BEGIN Entries supplied

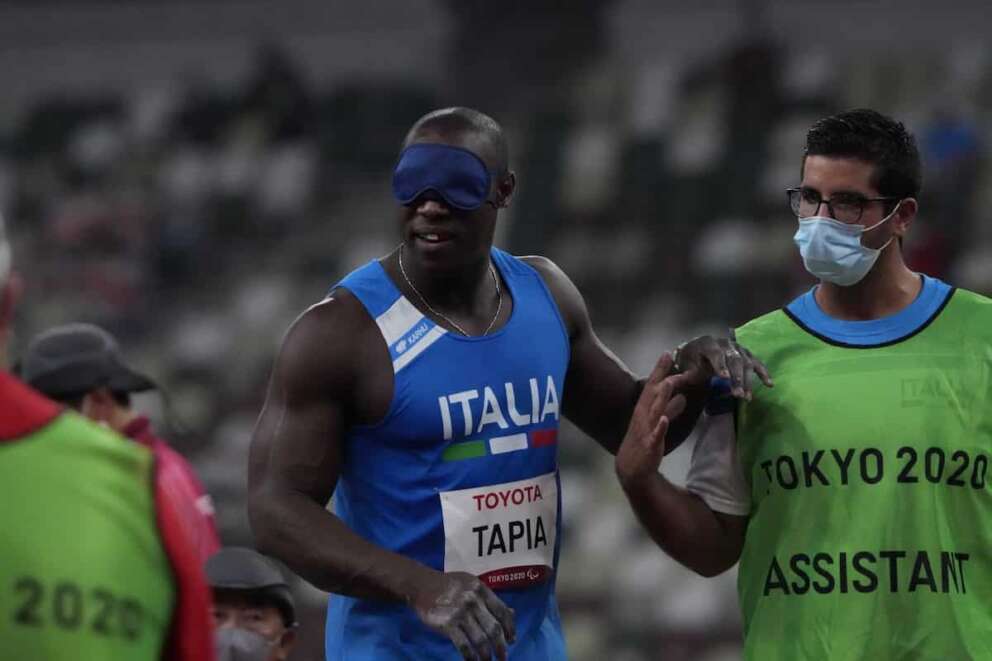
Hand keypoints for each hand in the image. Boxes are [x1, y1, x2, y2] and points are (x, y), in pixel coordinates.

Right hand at [411, 570, 515, 659]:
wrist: (420, 585)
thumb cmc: (448, 585)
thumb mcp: (471, 585)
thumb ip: (490, 599)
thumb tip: (512, 614)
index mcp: (481, 590)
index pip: (502, 611)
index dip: (510, 628)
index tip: (512, 640)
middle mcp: (473, 600)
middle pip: (494, 628)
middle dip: (501, 647)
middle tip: (503, 658)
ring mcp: (460, 612)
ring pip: (480, 640)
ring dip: (486, 655)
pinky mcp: (447, 623)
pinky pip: (464, 645)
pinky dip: (470, 657)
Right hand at [616, 353, 687, 488]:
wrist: (631, 468)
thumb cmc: (643, 442)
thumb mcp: (657, 421)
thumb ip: (670, 409)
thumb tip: (682, 397)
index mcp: (644, 409)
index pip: (652, 386)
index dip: (659, 370)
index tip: (667, 354)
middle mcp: (643, 416)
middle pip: (652, 393)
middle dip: (662, 377)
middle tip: (672, 362)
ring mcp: (645, 430)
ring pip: (654, 411)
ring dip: (660, 397)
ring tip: (668, 384)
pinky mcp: (649, 445)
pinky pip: (655, 435)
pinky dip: (659, 427)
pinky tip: (664, 420)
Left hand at [673, 331, 772, 399]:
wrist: (696, 350)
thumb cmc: (689, 359)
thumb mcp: (684, 364)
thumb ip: (688, 372)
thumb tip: (689, 378)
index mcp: (707, 343)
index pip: (715, 353)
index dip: (720, 364)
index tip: (724, 377)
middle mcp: (725, 343)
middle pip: (734, 359)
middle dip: (737, 378)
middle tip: (738, 395)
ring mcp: (737, 348)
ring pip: (746, 363)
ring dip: (747, 381)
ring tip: (747, 397)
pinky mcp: (746, 354)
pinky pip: (756, 363)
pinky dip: (763, 373)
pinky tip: (769, 384)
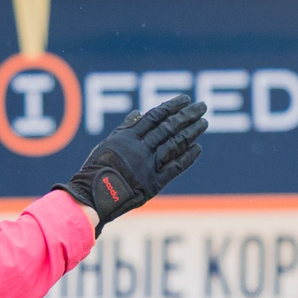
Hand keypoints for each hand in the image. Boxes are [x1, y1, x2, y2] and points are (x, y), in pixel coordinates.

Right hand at [62, 95, 206, 228]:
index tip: (186, 99)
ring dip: (191, 133)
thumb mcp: (107, 144)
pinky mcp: (153, 184)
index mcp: (128, 137)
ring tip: (204, 123)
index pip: (155, 117)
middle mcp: (140, 149)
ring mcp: (147, 166)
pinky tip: (198, 148)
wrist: (93, 198)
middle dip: (187, 116)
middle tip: (202, 106)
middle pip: (168, 128)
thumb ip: (124, 129)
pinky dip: (187, 158)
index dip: (172, 106)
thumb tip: (139, 113)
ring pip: (174, 145)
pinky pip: (174, 168)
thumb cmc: (96, 169)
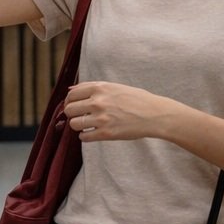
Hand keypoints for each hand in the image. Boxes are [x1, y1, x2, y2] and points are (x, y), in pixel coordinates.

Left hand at [63, 81, 179, 141]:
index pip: (71, 94)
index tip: (74, 106)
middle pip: (69, 110)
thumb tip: (70, 89)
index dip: (70, 101)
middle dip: (72, 114)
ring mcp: (101, 118)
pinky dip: (85, 136)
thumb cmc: (136, 99)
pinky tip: (93, 133)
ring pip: (74, 124)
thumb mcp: (114, 86)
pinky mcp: (106, 133)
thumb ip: (92, 86)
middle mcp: (98, 102)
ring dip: (78, 126)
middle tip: (80, 117)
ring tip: (88, 125)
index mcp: (100, 88)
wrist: (154, 114)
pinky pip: (84, 137)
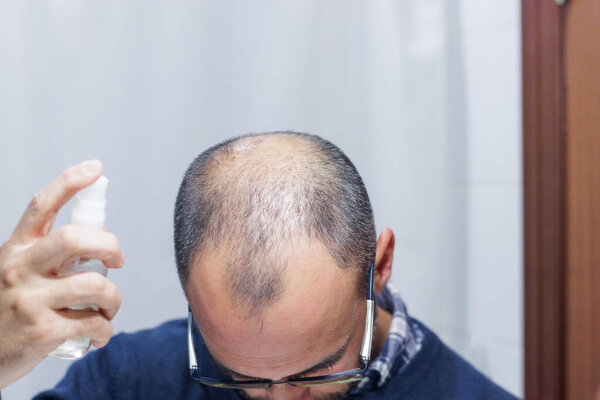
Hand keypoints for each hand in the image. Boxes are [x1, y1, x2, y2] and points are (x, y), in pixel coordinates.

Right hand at [0, 160, 124, 388]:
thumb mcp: (15, 273)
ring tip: (109, 306)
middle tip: (117, 260)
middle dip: (109, 245)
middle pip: (73, 239)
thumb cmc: (6, 311)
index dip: (69, 182)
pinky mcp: (42, 332)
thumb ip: (50, 255)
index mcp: (14, 250)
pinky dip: (106, 329)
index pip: (41, 206)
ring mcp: (29, 301)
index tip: (95, 168)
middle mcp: (19, 270)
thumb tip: (100, 237)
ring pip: (94, 285)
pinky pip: (93, 323)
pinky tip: (99, 333)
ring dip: (114, 297)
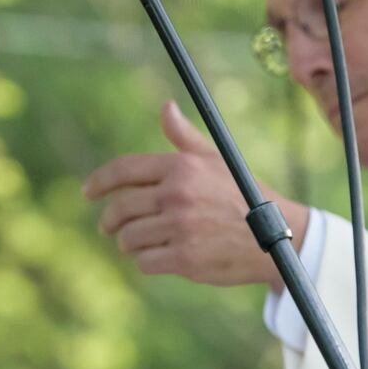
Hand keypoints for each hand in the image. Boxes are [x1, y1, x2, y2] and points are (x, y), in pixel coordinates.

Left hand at [83, 101, 307, 289]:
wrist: (280, 239)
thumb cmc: (244, 196)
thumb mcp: (217, 160)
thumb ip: (184, 137)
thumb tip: (165, 106)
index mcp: (181, 167)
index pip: (123, 170)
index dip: (98, 182)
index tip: (87, 193)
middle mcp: (177, 195)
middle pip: (120, 208)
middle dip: (110, 220)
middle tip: (109, 227)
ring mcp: (180, 228)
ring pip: (129, 238)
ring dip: (129, 243)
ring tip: (139, 243)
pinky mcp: (185, 259)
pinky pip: (144, 262)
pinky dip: (146, 262)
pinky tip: (159, 258)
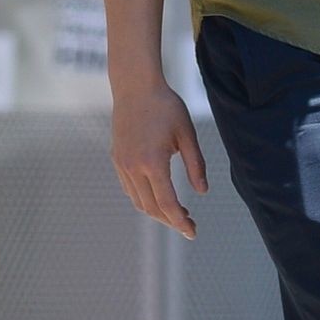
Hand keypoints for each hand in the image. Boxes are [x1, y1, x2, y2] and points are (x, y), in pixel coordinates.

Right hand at [110, 79, 208, 237]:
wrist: (135, 87)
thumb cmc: (166, 107)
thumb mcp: (187, 134)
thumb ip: (196, 164)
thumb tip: (202, 192)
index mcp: (152, 163)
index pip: (167, 204)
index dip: (180, 222)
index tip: (193, 232)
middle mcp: (133, 167)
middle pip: (151, 208)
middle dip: (170, 220)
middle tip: (189, 225)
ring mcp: (122, 164)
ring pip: (138, 200)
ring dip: (157, 212)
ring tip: (177, 213)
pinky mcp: (117, 159)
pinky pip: (130, 189)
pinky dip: (144, 199)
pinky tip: (159, 196)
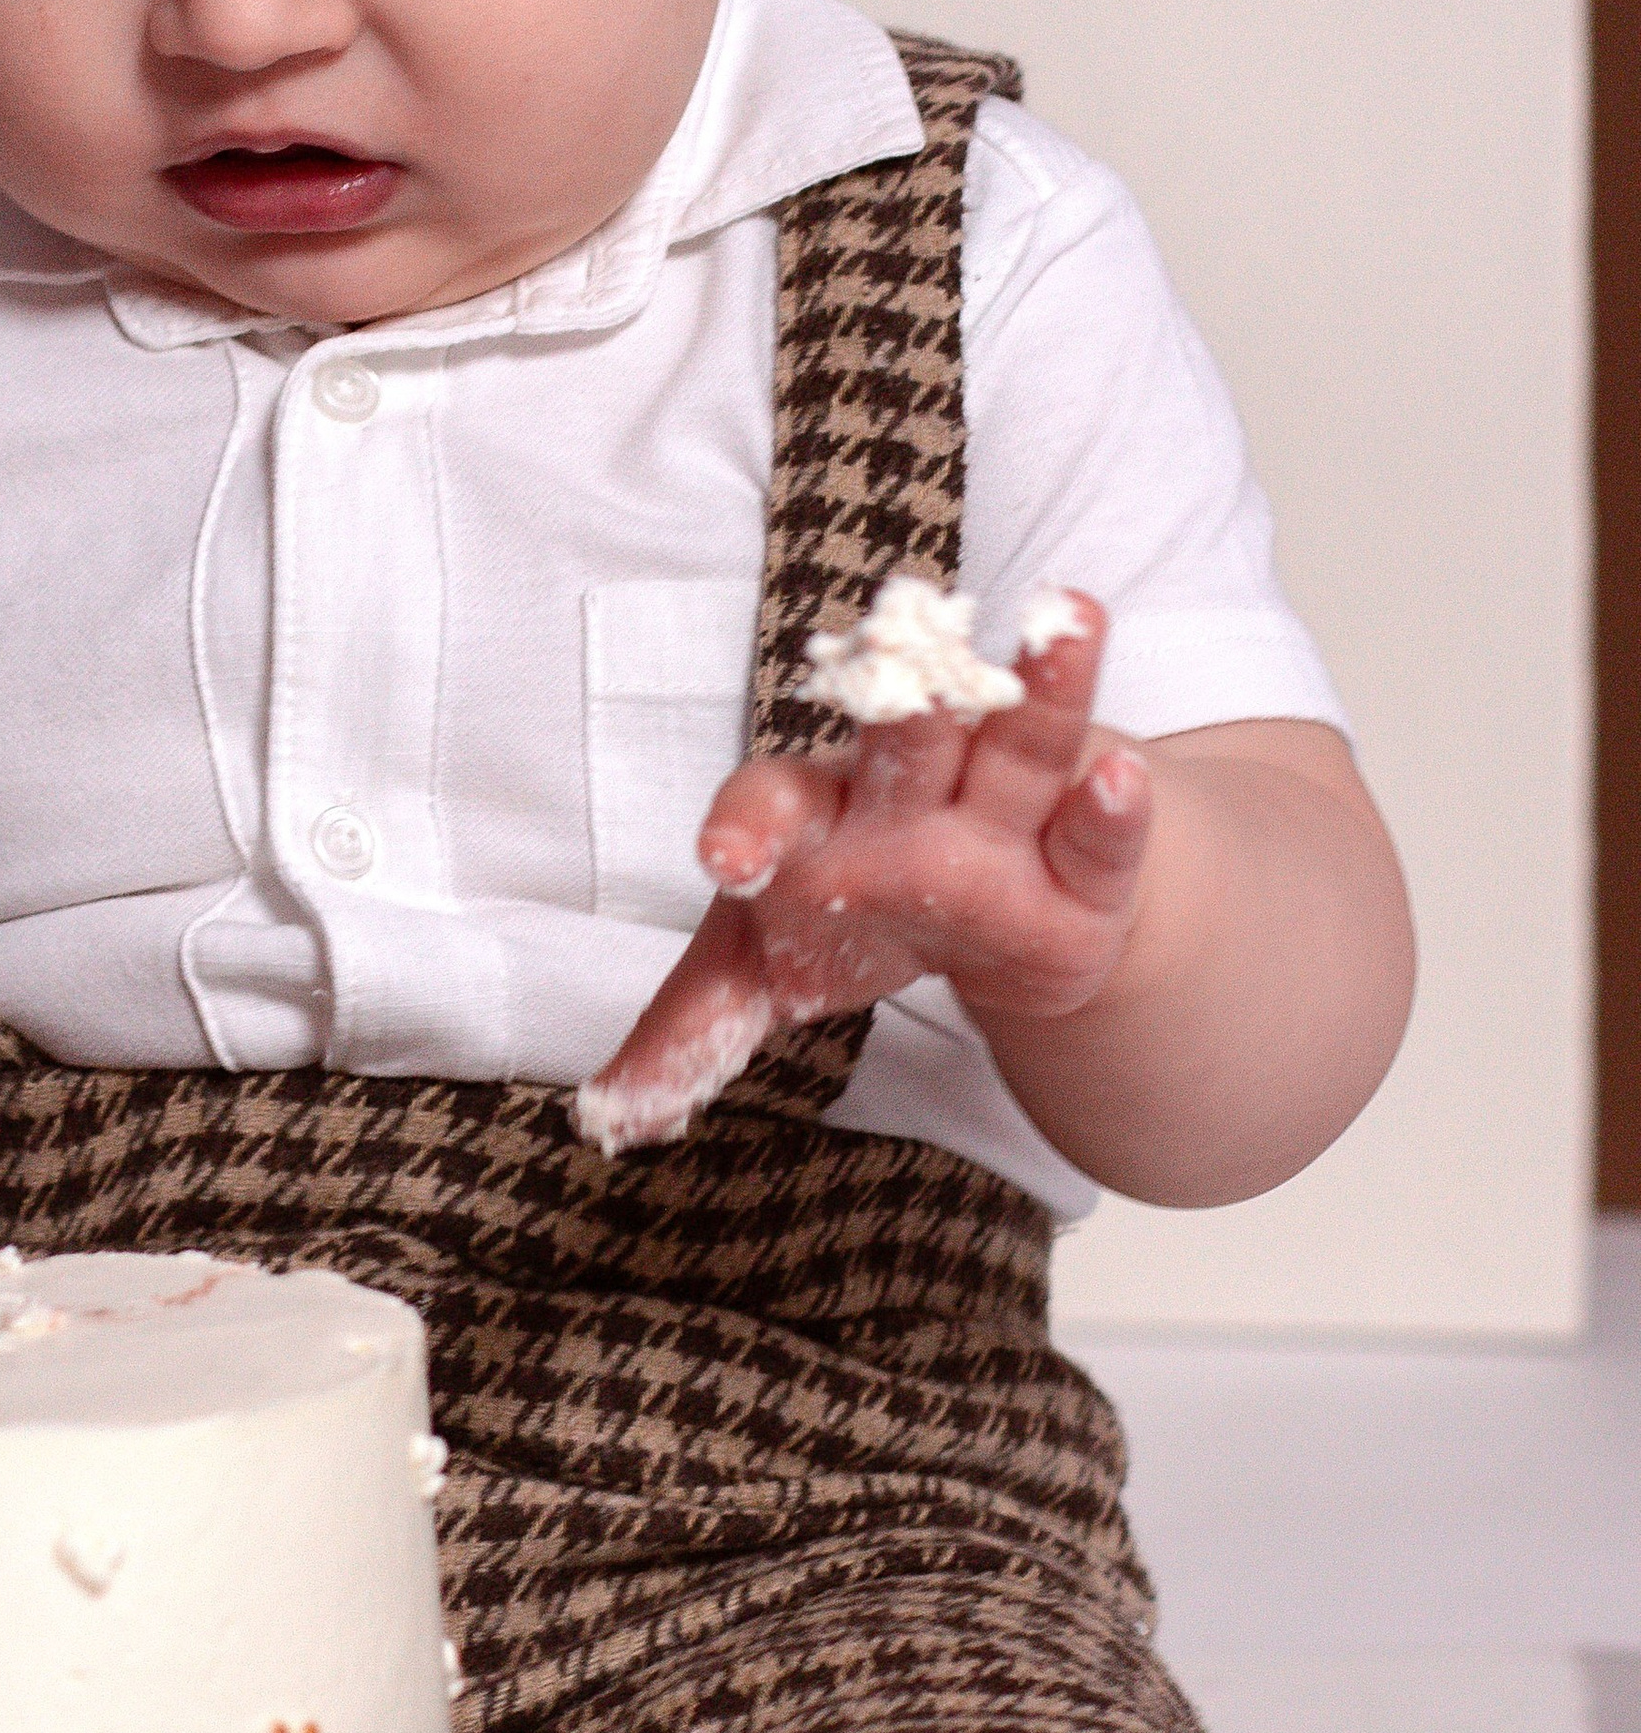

END Entries supplied

Assigned task – Within the data above, how many lines include the word "Right"? Respond with the number only.

Result of the exercise – 5